**Recorded information:**
○ ○ ○

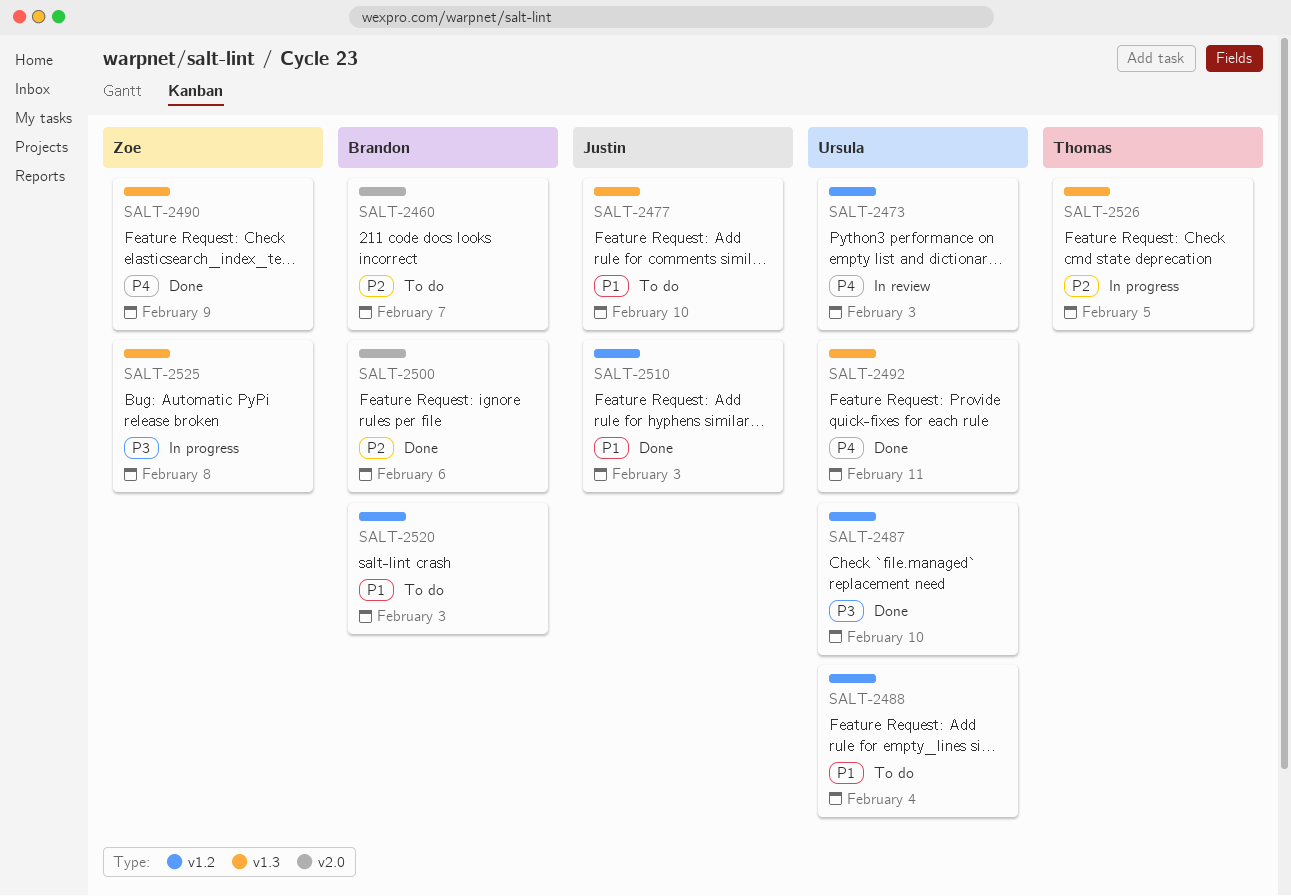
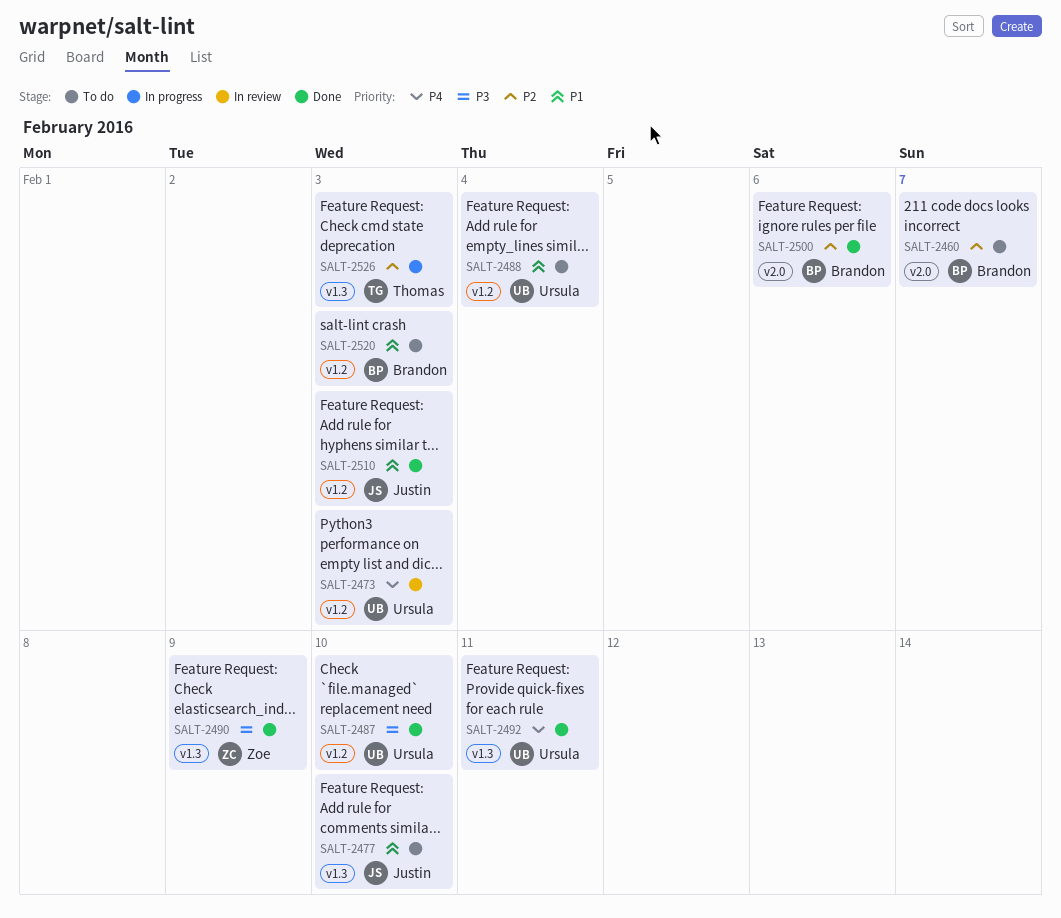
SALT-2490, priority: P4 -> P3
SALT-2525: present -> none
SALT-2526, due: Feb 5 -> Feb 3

○ ○ ○

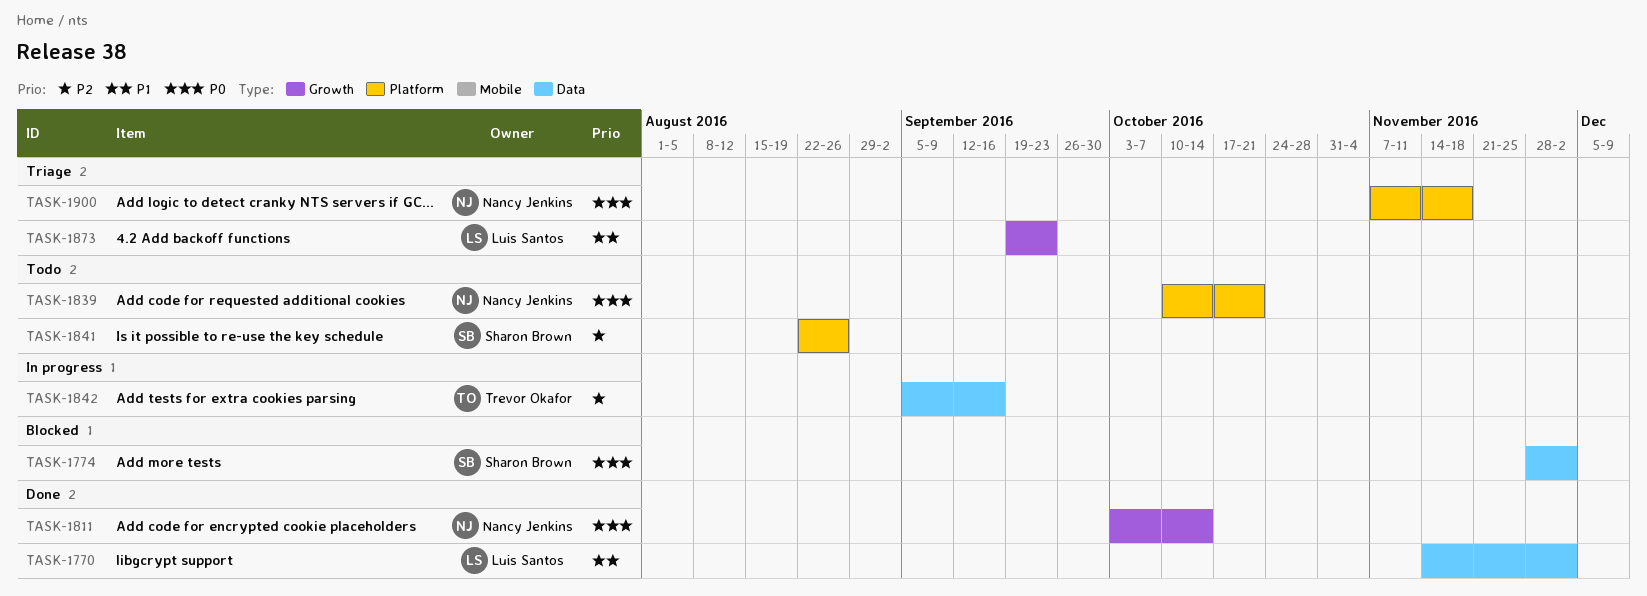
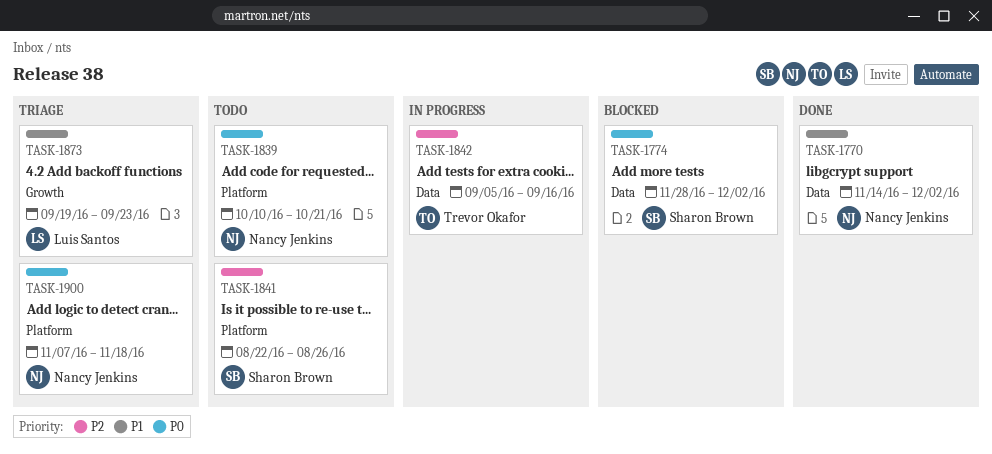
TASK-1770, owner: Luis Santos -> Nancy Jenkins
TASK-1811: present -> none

○ ○ ○

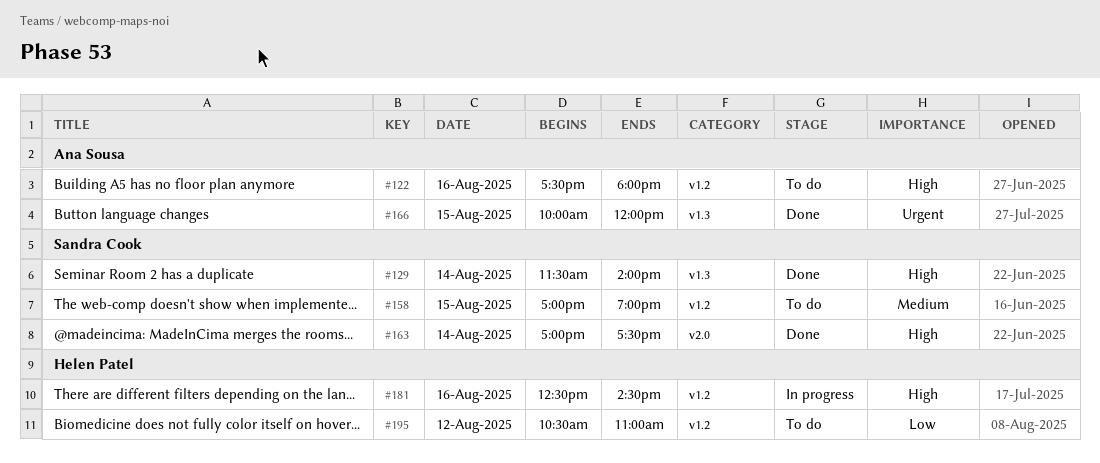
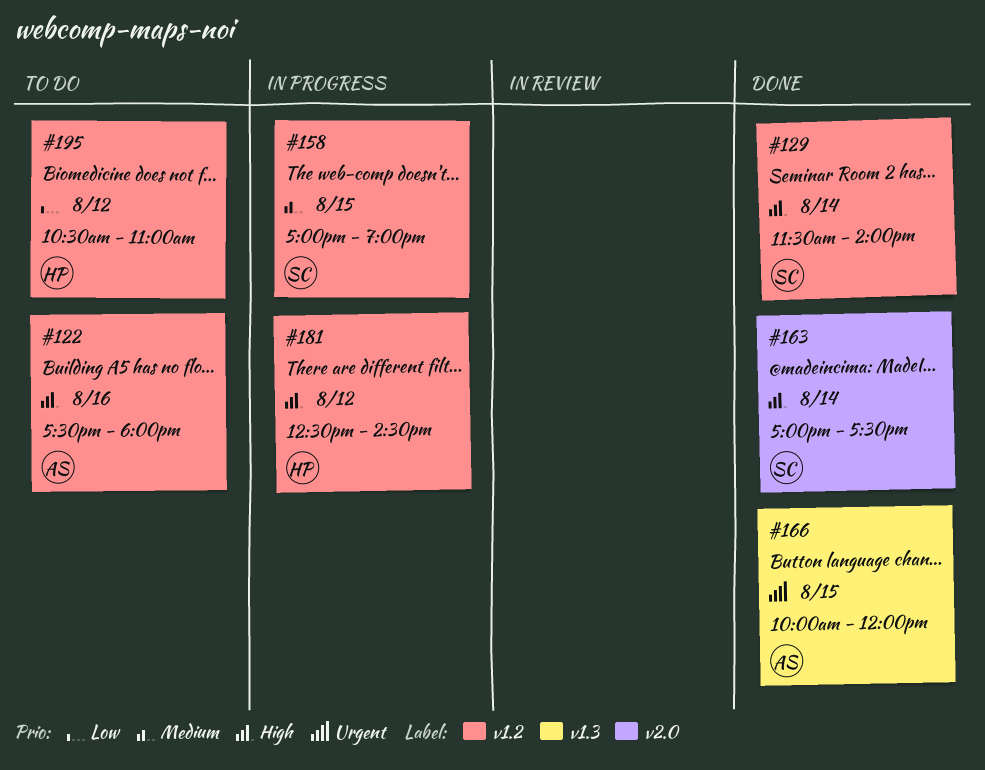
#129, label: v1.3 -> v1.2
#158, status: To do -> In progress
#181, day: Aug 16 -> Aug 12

○ ○ ○

**What the task asks:** In the data above, retype exactly and only the lines between the one holding "#129, label: v1.3 -> v1.2" and the one holding "#181, day: Aug 16 -> Aug 12", inclusive.

**Solution for this exercise:**
#129, label: v1.3 -> v1.2
#158, status: To do -> In progress
#181, day: Aug 16 -> Aug 12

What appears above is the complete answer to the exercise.